▶ [Your assignment] From the line with "micrograph reveals immunohistochemical" to the last line of the material, both inclusive, transcribe every line exactly and nothing else.

▶ [Supplied entries]
- - -

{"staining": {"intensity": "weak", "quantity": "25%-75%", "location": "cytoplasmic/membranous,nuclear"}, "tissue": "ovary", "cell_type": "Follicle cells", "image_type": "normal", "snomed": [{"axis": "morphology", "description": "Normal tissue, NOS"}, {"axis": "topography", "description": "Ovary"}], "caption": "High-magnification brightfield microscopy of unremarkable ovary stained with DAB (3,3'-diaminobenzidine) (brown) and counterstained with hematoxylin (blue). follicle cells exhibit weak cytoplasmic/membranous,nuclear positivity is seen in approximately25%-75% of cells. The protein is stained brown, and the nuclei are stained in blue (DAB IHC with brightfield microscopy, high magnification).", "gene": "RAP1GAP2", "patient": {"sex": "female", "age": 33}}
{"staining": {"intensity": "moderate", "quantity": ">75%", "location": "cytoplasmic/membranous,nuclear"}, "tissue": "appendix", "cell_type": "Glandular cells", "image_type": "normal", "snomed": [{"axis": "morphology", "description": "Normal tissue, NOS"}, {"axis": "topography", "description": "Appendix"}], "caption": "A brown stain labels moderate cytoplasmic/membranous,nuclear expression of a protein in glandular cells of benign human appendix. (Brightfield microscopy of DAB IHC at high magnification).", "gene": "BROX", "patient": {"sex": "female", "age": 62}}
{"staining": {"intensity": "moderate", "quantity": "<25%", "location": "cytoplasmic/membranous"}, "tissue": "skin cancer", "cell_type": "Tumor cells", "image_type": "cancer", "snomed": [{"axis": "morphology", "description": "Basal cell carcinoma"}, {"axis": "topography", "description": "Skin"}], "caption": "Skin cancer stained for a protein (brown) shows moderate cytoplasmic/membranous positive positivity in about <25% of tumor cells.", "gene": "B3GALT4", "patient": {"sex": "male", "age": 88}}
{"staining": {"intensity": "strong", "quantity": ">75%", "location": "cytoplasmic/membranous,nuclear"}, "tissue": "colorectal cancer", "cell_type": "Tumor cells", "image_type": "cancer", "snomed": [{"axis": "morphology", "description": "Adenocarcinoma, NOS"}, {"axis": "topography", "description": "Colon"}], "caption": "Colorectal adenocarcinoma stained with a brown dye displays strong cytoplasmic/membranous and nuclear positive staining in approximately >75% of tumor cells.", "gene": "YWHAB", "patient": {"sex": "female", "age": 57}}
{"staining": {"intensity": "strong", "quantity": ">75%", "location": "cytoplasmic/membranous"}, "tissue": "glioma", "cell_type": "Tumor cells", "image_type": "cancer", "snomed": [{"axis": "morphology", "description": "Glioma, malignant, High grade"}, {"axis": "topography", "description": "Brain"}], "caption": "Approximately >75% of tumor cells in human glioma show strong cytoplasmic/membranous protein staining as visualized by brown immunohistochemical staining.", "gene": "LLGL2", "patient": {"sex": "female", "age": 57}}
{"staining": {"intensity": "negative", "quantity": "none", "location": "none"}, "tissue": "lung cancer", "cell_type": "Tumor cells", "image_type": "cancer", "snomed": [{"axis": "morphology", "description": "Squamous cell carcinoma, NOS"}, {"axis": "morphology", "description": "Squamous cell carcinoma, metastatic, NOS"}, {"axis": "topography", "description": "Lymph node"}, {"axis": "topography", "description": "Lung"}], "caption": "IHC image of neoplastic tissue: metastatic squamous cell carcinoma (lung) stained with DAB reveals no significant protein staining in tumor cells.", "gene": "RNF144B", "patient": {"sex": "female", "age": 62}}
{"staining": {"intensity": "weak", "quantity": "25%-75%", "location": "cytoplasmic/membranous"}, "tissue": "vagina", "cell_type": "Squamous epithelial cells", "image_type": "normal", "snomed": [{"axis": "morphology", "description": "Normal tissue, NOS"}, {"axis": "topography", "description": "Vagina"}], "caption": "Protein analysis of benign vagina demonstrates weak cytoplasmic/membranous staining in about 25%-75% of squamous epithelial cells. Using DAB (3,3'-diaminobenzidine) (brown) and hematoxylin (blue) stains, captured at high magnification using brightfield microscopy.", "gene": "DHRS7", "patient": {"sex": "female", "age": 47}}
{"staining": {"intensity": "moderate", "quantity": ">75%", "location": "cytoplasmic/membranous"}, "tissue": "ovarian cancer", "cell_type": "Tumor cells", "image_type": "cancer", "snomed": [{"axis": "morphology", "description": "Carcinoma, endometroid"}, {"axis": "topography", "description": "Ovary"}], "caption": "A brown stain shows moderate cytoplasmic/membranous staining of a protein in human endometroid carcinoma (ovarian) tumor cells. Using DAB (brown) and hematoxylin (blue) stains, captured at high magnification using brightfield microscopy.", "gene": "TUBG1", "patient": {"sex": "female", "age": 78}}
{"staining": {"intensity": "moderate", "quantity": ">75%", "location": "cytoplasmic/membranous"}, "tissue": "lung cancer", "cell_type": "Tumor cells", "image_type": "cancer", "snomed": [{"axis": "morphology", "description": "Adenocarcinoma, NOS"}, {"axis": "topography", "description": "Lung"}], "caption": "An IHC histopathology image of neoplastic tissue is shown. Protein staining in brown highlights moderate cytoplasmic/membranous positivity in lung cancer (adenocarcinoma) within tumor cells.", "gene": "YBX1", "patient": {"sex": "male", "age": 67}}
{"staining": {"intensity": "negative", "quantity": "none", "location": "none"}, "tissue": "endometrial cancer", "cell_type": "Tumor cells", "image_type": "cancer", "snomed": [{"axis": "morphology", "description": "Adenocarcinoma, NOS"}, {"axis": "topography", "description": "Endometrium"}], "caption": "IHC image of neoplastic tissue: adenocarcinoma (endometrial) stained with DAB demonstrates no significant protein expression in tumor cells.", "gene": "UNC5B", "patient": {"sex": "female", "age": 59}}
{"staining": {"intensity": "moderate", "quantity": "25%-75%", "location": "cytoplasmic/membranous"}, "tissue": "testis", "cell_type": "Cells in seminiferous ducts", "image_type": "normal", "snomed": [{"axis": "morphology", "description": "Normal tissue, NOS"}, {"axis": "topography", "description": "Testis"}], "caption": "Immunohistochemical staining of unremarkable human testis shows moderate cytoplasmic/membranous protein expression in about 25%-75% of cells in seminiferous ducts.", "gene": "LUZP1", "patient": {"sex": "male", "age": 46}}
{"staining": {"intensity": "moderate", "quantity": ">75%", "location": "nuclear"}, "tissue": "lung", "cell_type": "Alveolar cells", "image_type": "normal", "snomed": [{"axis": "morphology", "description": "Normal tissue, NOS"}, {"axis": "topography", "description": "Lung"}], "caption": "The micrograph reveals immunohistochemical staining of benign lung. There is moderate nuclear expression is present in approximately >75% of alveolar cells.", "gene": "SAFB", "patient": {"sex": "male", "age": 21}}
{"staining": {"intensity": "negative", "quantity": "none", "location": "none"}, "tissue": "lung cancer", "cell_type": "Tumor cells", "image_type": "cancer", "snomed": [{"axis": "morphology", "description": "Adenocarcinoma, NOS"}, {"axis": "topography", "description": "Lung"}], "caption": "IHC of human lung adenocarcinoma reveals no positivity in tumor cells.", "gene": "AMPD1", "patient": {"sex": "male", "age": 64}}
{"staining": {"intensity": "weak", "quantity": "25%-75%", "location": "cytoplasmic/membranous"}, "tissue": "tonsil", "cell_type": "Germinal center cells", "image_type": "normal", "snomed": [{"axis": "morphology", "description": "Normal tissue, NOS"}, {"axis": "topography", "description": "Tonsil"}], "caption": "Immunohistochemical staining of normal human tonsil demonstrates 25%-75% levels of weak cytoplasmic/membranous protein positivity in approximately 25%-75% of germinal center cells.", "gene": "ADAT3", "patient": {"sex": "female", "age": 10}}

- - -

▶ [Completed exercise]
{"staining": {"intensity": "moderate", "quantity": ">75%", "location": "nuclear"}, "tissue": "lung", "cell_type": "Alveolar cells", "image_type": "normal", "snomed": [{"axis": "morphology", "description": "Normal tissue, NOS"}, {"axis": "topography", "description": "Lung"}], "caption": "The micrograph reveals immunohistochemical staining of benign lung. There is moderate nuclear expression is present in approximately >75% of alveolar cells.", "gene": "SAFB", "patient": {"sex": "male", "age": 21}}
{"staining": {"intensity": "negative", "quantity": "none", "location": "none"}, "tissue": "lung cancer", "cell_type": "Tumor cells", "image_type": "cancer", "snomed": [{"axis": "morphology", "description": "Adenocarcinoma, NOS"}, {"axis": "topography", "description": "Lung"}], "caption": "IHC of human lung adenocarcinoma reveals no positivity in tumor cells.", "gene": "AMPD1", "patient": {"sex": "male", "age": 64}}
{"staining": {"intensity": "weak", "quantity": "25%-75%", "location": "cytoplasmic/membranous"}, "tissue": "tonsil", "cell_type": "Germinal center cells", "image_type": "normal", "snomed": [{"axis": "morphology", "description": "Normal tissue, NOS"}, {"axis": "topography", "description": "Tonsil"}], "caption": "Immunohistochemical staining of normal human tonsil demonstrates 25%-75% levels of weak cytoplasmic/membranous protein positivity in approximately 25%-75% of germinal center cells.", "gene": "ADAT3", "patient": {"sex": "female", "age": 10}}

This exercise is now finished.